I attended Intel Developer Forum (IDF) in San Francisco last week, one of the premier events for anyone interested in microprocessors, system technology, and of course, Intel itself.
Among the many wonders on display, including high-end servers, desktops and laptops, and presentations related to everything Cloud, my attention was caught by a pair of small wonders - very compact, low power servers paradoxically targeted at some of the largest hyper-scale web-facing workloads.
Despite being nominally targeted at an overlapping set of users and workloads, the two servers, the Dell “Viking” and the SeaMicro SM10000, represent a study in opposite design philosophies on how to address the problem of scaling infrastructure to address high-throughput web workloads.

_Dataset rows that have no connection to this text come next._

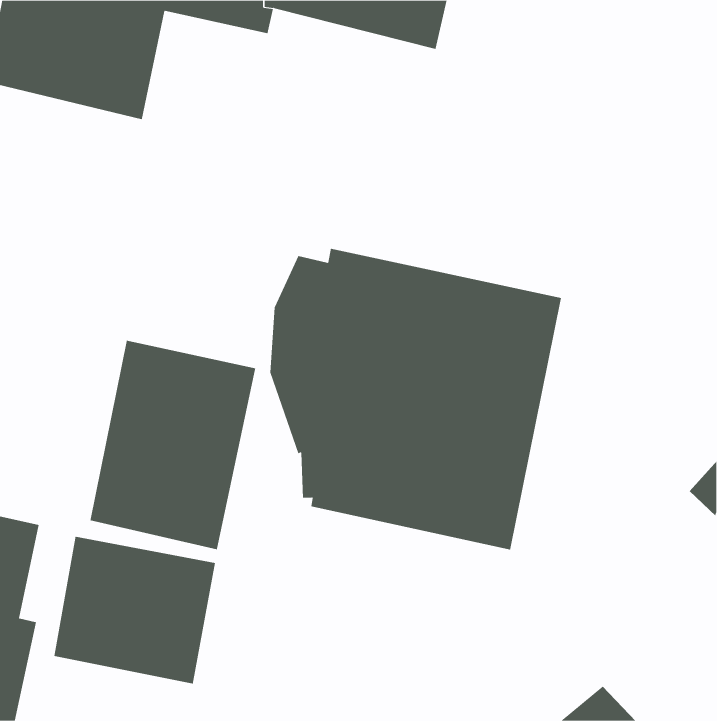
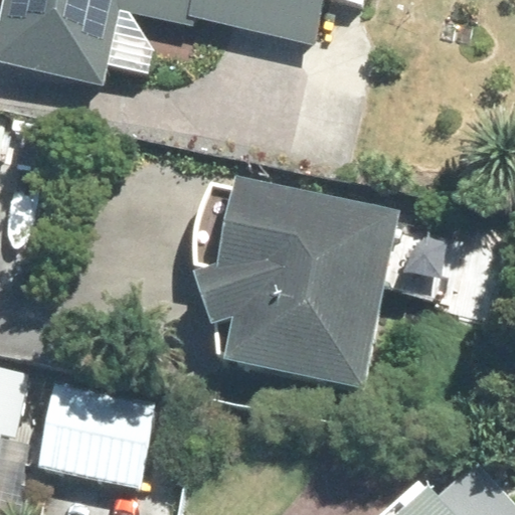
building: [90,340,256,550] -> none

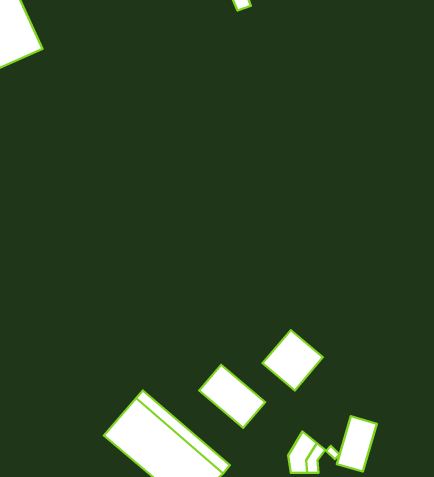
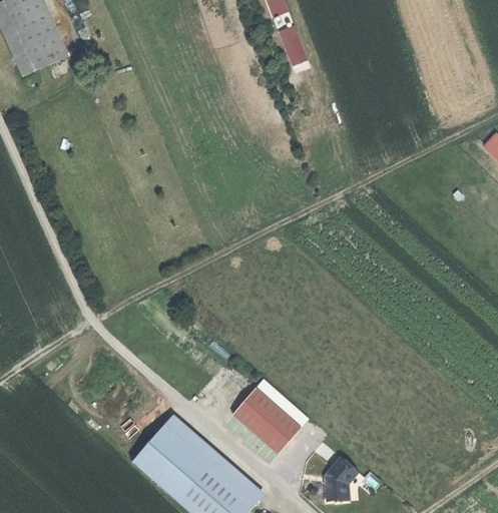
building: none -> [277,24,306,65]
building: [263,330,323,390] -> none
building: [337,416,377,472] -> none

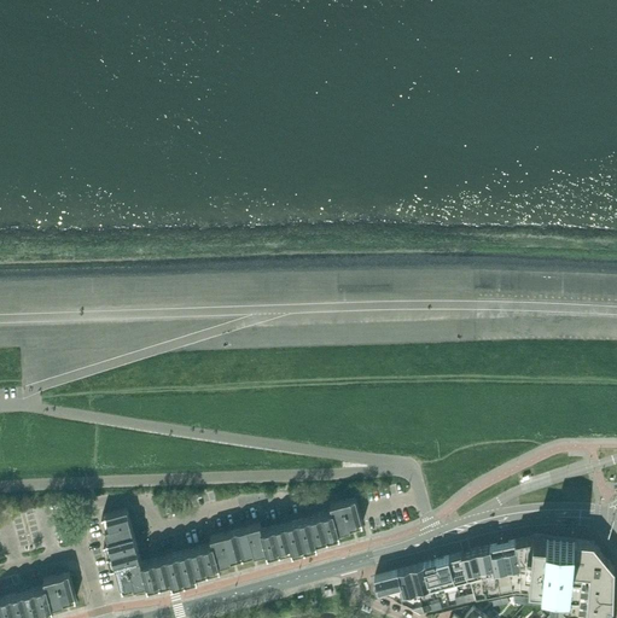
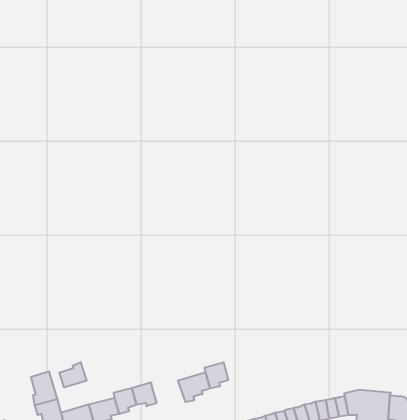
building: none -> [60,362,87,387]
building: [261,525,304,558] -> none

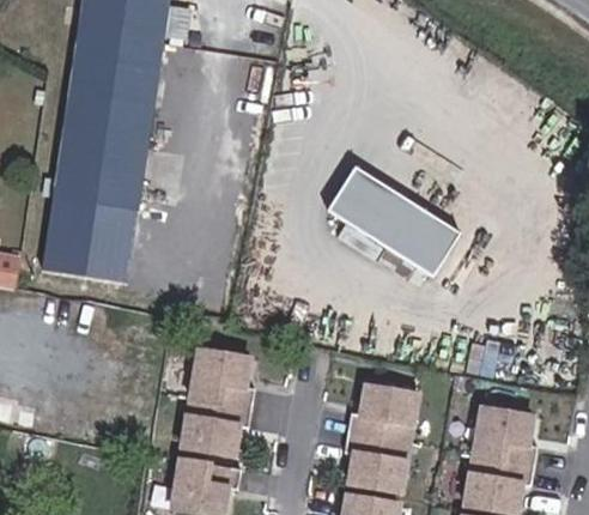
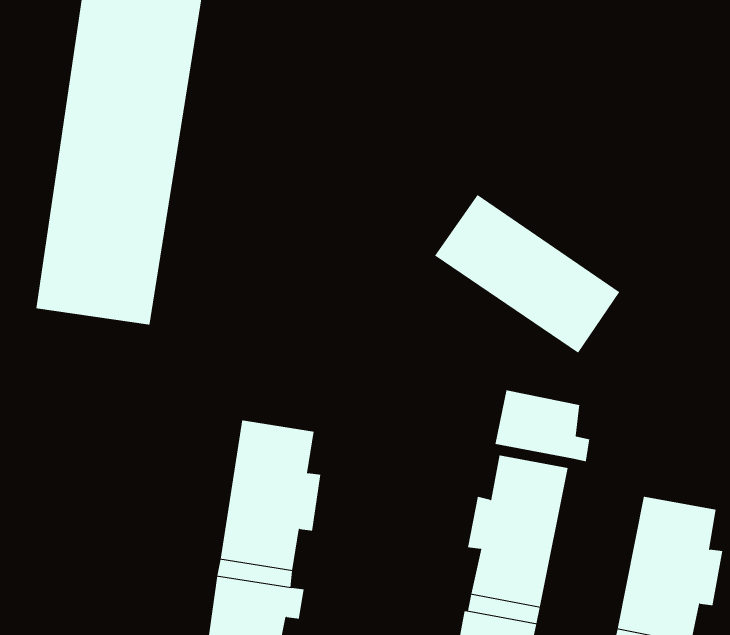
building: none -> [495,390,590,462]

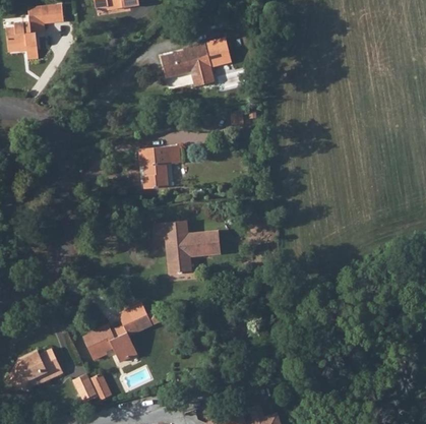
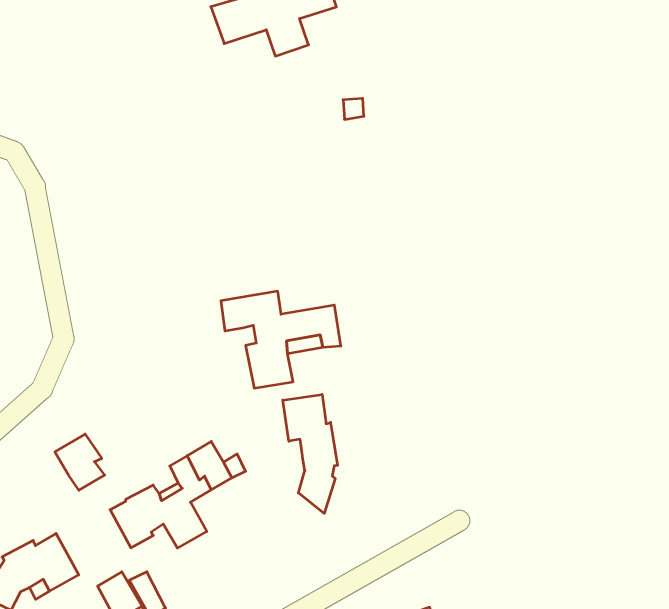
building: [139,146,181,189] -> none
building: none -> [283,394,338,513]
building: none -> [55,434,105,490]

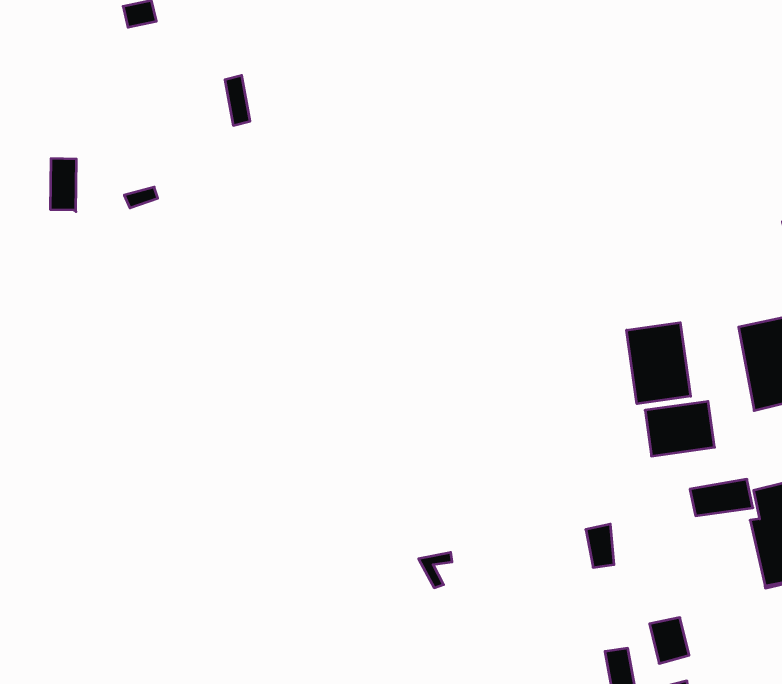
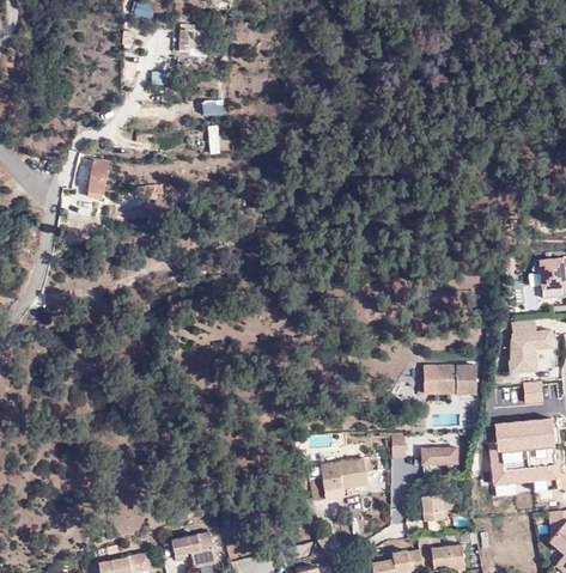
building: [627,323,691,404] -> none
building: [690,479,753,516] -> [421,447,458,465]
building: none -> [310,458,369,498]

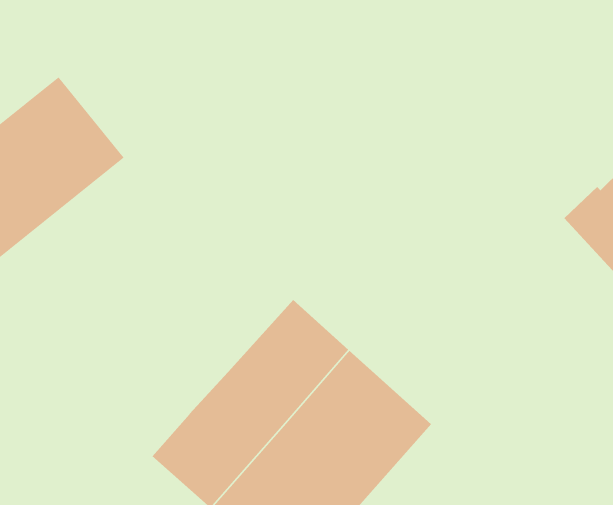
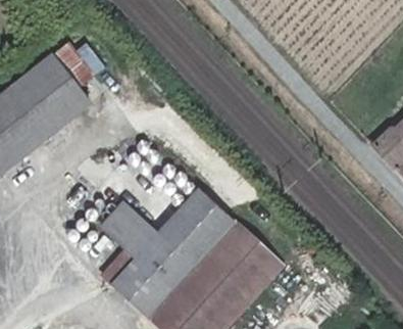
building: none -> [101,199,158,257]

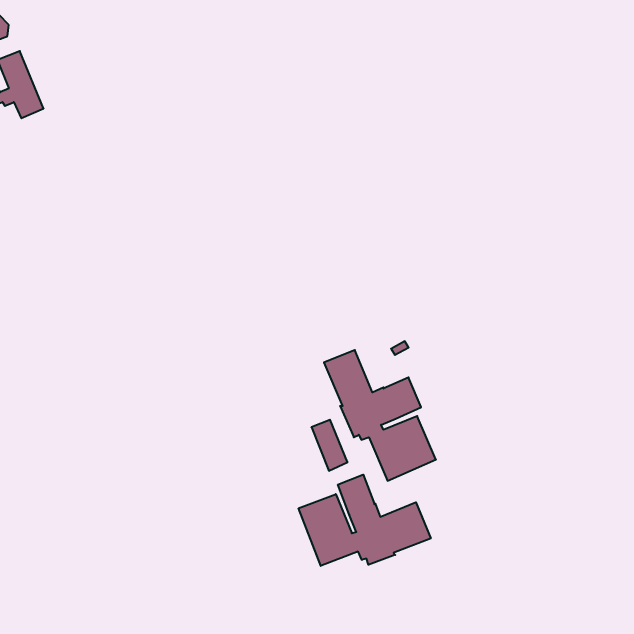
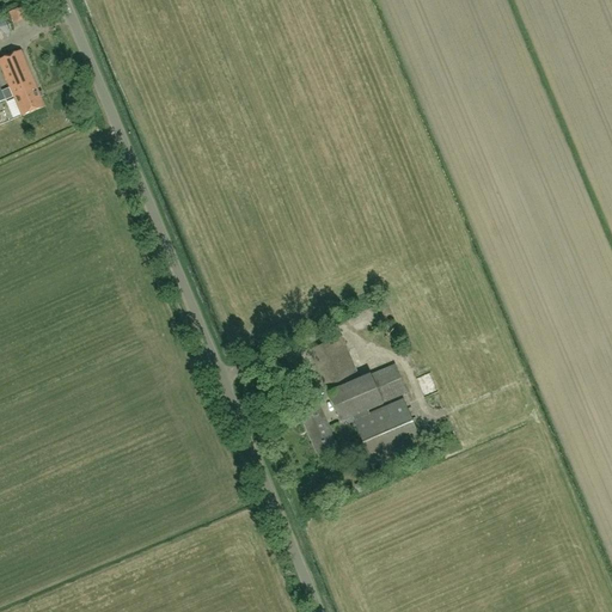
building: [299,475,431,566] -> none

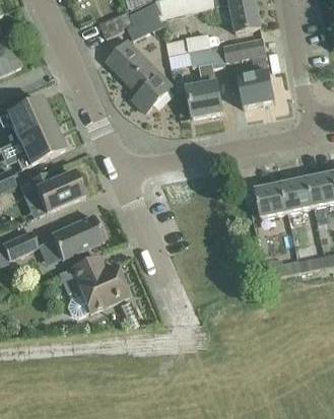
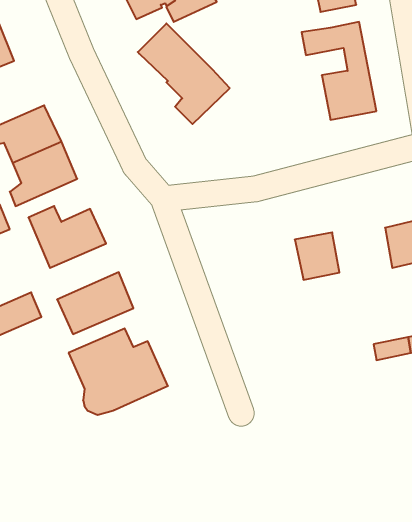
building: [165,32,225,117] -> none
building: [255,184,286,217] -> [295,232,339,280]

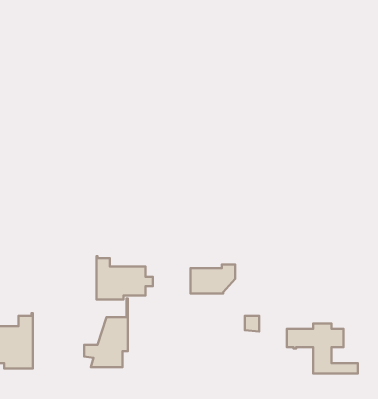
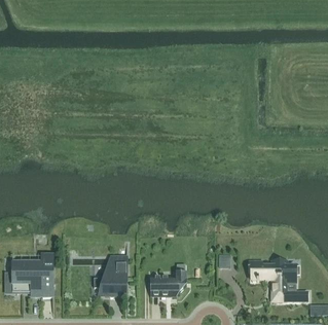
building: [96,256,153,300] -> none
building: [190,264,235,293] -> [151,273,186,295]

In this case, the two ends of the spectrum are adherence to an emerging standardised design and utilisation of Intel’s reference architectures as a starting point versus a complete refactoring of the constituent parts of a server to maximise performance per watt and physical density.
The Dell Viking is one of the first systems based on the Server Systems Infrastructure (SSI) specifications. SSI is an industry forum endorsed and sponsored by Intel and a number of other vendors, many of them second-tier server vendors and server technology suppliers.
The SSI spec in question is a specification for a power-efficient dense server, and Dell’s offering certainly look like it meets that goal. The Viking packs up to 12 independent 4-core Xeon 3000 1-socket nodes with multiple (up to four) disks per server, into a 3U chassis, for an aggregate density of .25U per server.
The servers each have multiple (up to 4) disks, and while not a true blade server with a shared midplane and aggregated I/O, they share power and cooling within the 3U chassis, similar to the HP SL-series and the IBM iDataplex.
While some specialised systems such as the HP BL2x220 G7 offer higher density of cores per rack, with a density of up to 156 server/624 cores per 40U rack, the Viking is an excellent candidate for medium to light-weight applications with storage requirements in the TB class per node in large scale-out environments, particularly in light of its claims for power and cooling efficiencies.
The SeaMicro SM10000 takes a completely different design approach, completely re-engineering the standard server module for massively increased density and reduced power. SeaMicro’s system consists of 64 server boards, each of which contains 8 single-core Atom-based servers.
At the heart of SeaMicro’s innovations is the virtualisation (sharing), via their own custom ASICs, of the NICs, SATA controllers, BIOS, and a number of other elements of a conventional server. By sharing common resources, SeaMicro was able to reduce the real-estate of each server to about the size of a credit card and the power to approximately 40W per 8 servers.
Servers are connected via a 1.28 Tb 3D torus internconnect, and each collection of 64 servers shares up to 64 SATA disks (servers do not require disks) and up to 16 10Gb/64 1Gb Ethernet links.
If you do the arithmetic, this works out to 512 single-core servers in a 10U enclosure running on less than 2000 W, for a density of .02U! (although I cannot get the math to work, and keep coming out with around 2,500 W per enclosure rather than the 2000 quoted by the SeaMicro staff).
With a generous but not absurd power budget of 8 1- 10 KW/rack, over 2000 cores can be provisioned in a single rack.
SeaMicro is an early stage privately held company, so they are being cagey about size and customers, but they claim they have major web properties in their existing customer roster, and will be announcing several of these before the end of the year.
Clearly the message about the need for optimised platforms for differing workloads has reached receptive ears, and both of these new server architectures appears to offer strong advantages, depending on the workloads, in very large scale-out environments.
I expect other Tier-1 vendors to follow Dell’s lead with dense single-socket servers, but SeaMicro is likely to be a unique solution for the less risk-averse I&O group.